SABASABA, S/t

A metà strada tra un rito di iniziazione a una qualche divinità ctonia non proprio benevola e una traversata speleologica alla Jules Verne in vena di esoterismo, l’esordio dei tre torinesi per Maple Death Records viaggia lento e vagamente allucinato tra psichedelia oscura e dub trasfigurato. Il richiamo a un immaginario “sotterraneo” è palese sin dall’artwork, e il sound messo in piedi da Tommaso Bonfilio, Andrea Marini e Gabriele Maggiorotto è da qui che sembra partire.

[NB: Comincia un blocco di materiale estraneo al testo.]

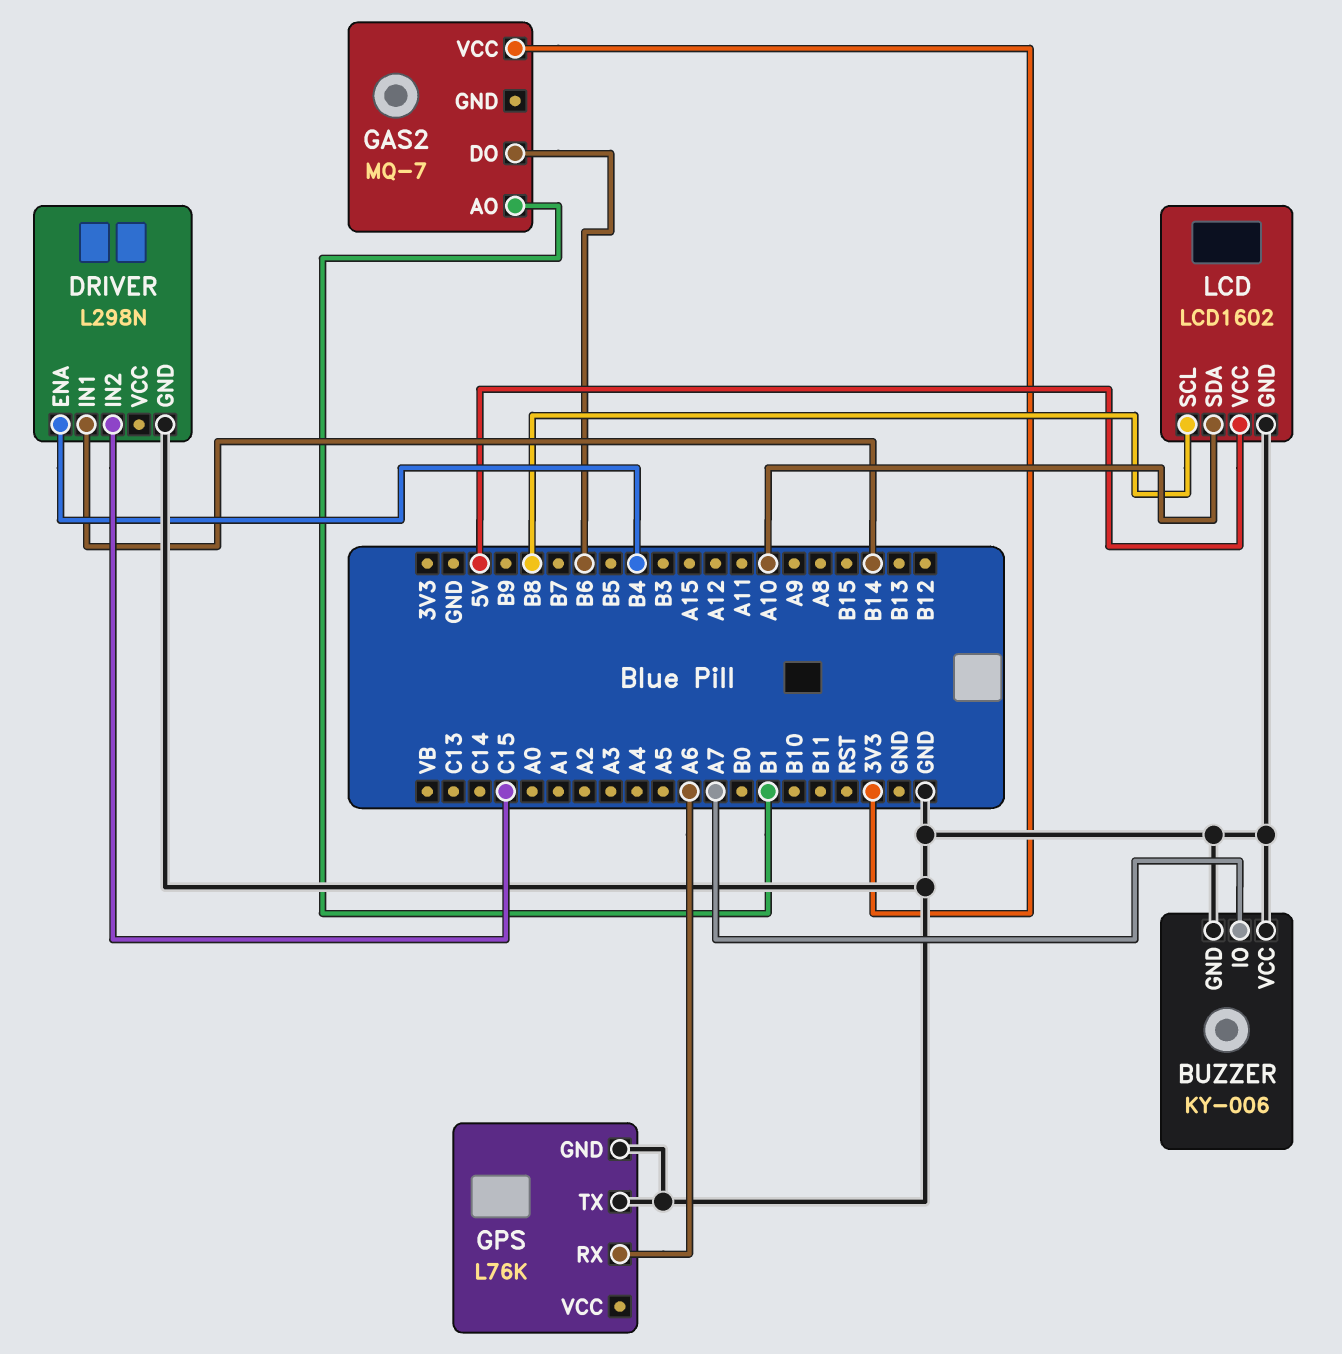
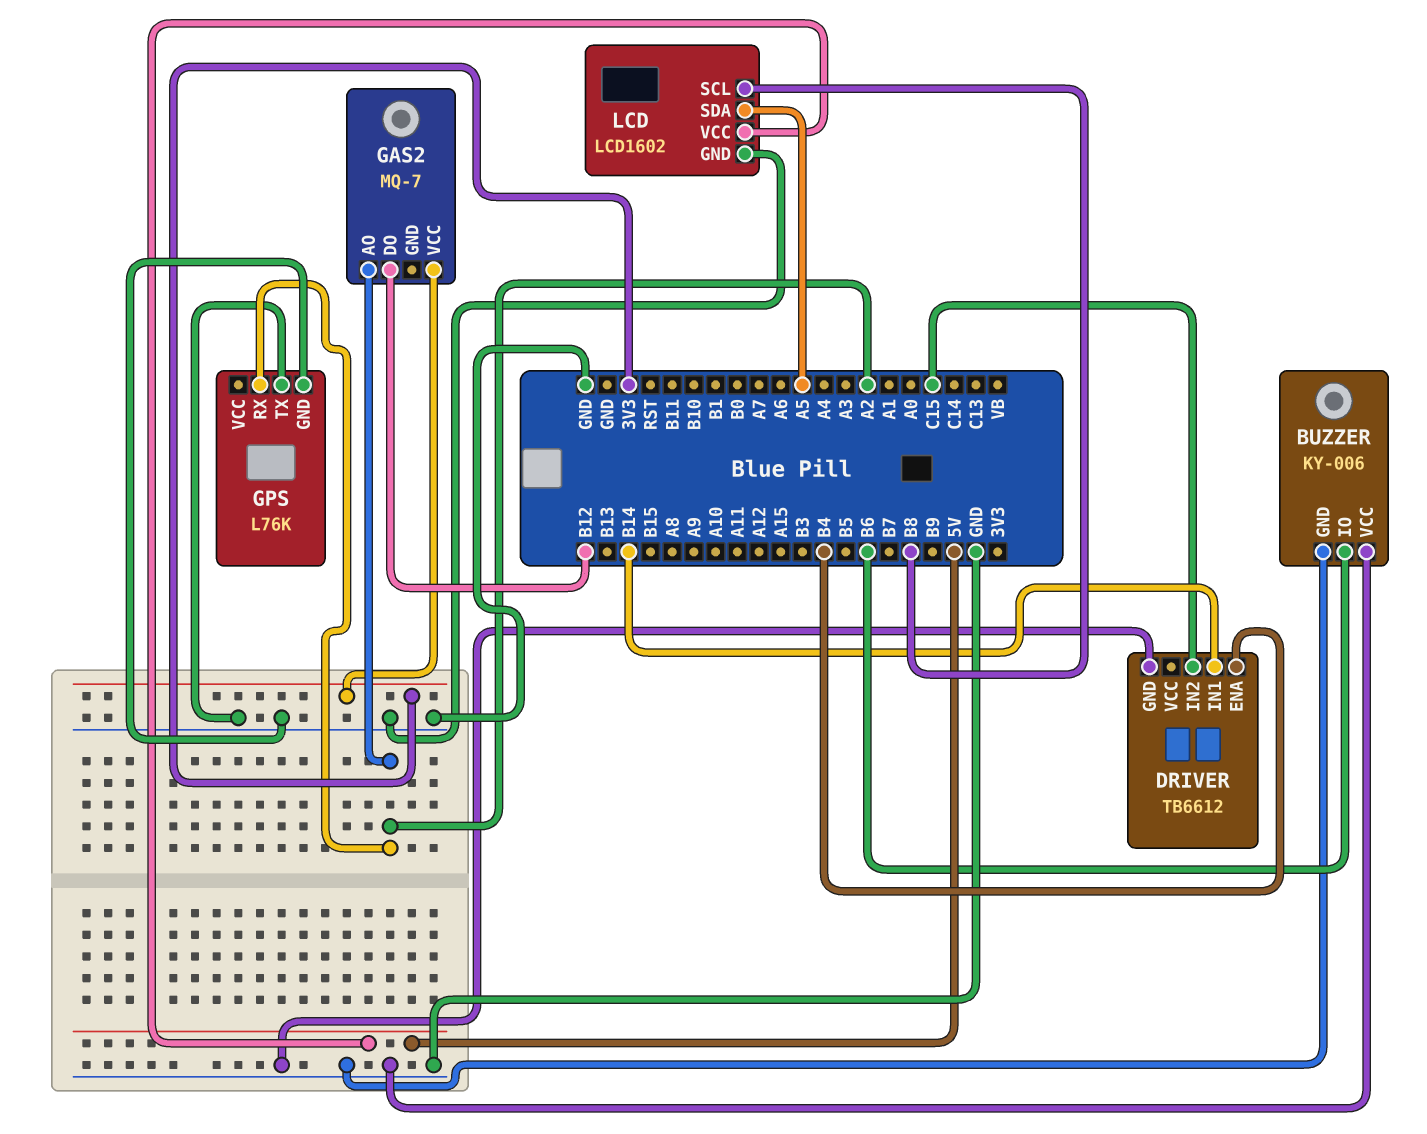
BUZZER pin IO: A7 -> B6
DRIVER: L298N -> TB6612
GAS2 pin AO: B1 -> A2
GAS2 pin DO: B6 -> B12
GPS pin RX: A6 -> A2
LCD pin SDA: A10 -> A5

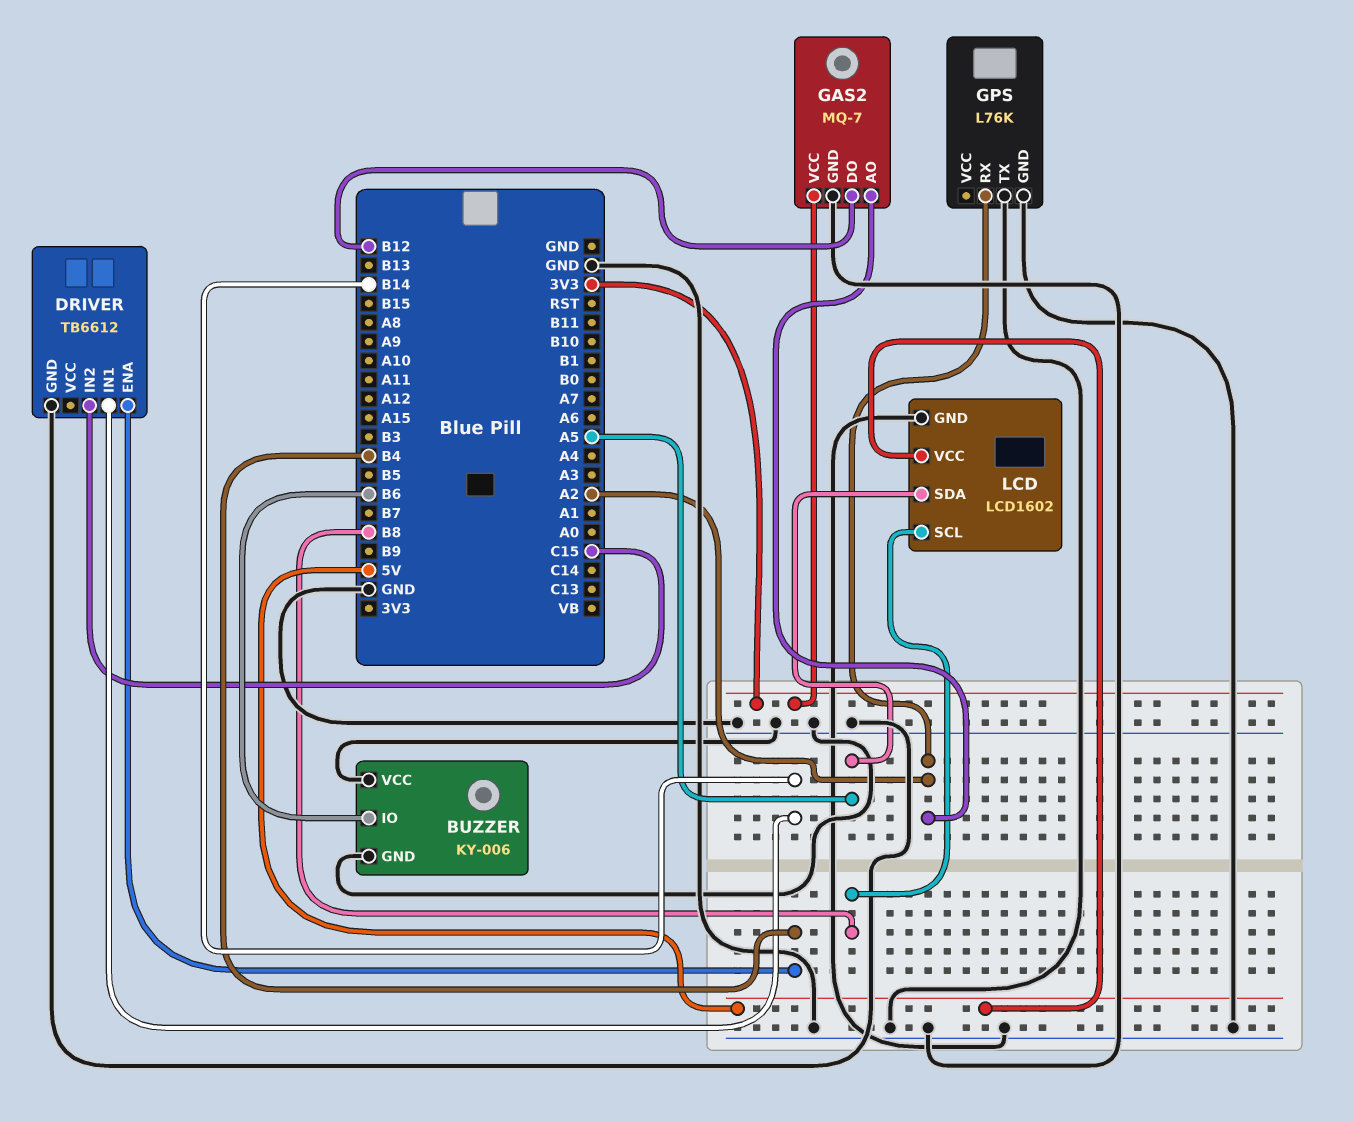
GAS2 pin GND: none -> GND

Echi e riverberi delimitano cavità in cui si agitano rimbrotti di basso, evoluzioni vaganti di organo, bordoni ipnagogici ed effettistica d’ambiente, che si sovrappongono striscianti in una sorta di flusso distante in penombra. I Demdike Stare che remixano i Coil, e viceversa, o The Haxan Cloak che mette le mani su qualche jam dei primi Almamegretta, giusto per ancorarci a qualche nome. Il contrasto tra questo flusso fantasmatico e l’ossatura scarna ma concreta dei sei pezzi proposti fa sì che l’intero album sembri la colonna sonora di un itinerario rituale a cui l’iniziato si accosta con un certo curioso e malsano piacere, mentre il senso di minaccia è costante ma ondeggia sempre poco al di là della soglia sensibile, rafforzando l’impronta “occulta” del percorso. L’ospite Father Murphy sigilla liturgicamente il tutto in Red Nights prima che l’ultima traccia, a suon di carillon rotti da film horror, getti l’ombra definitiva sull’esito del rito.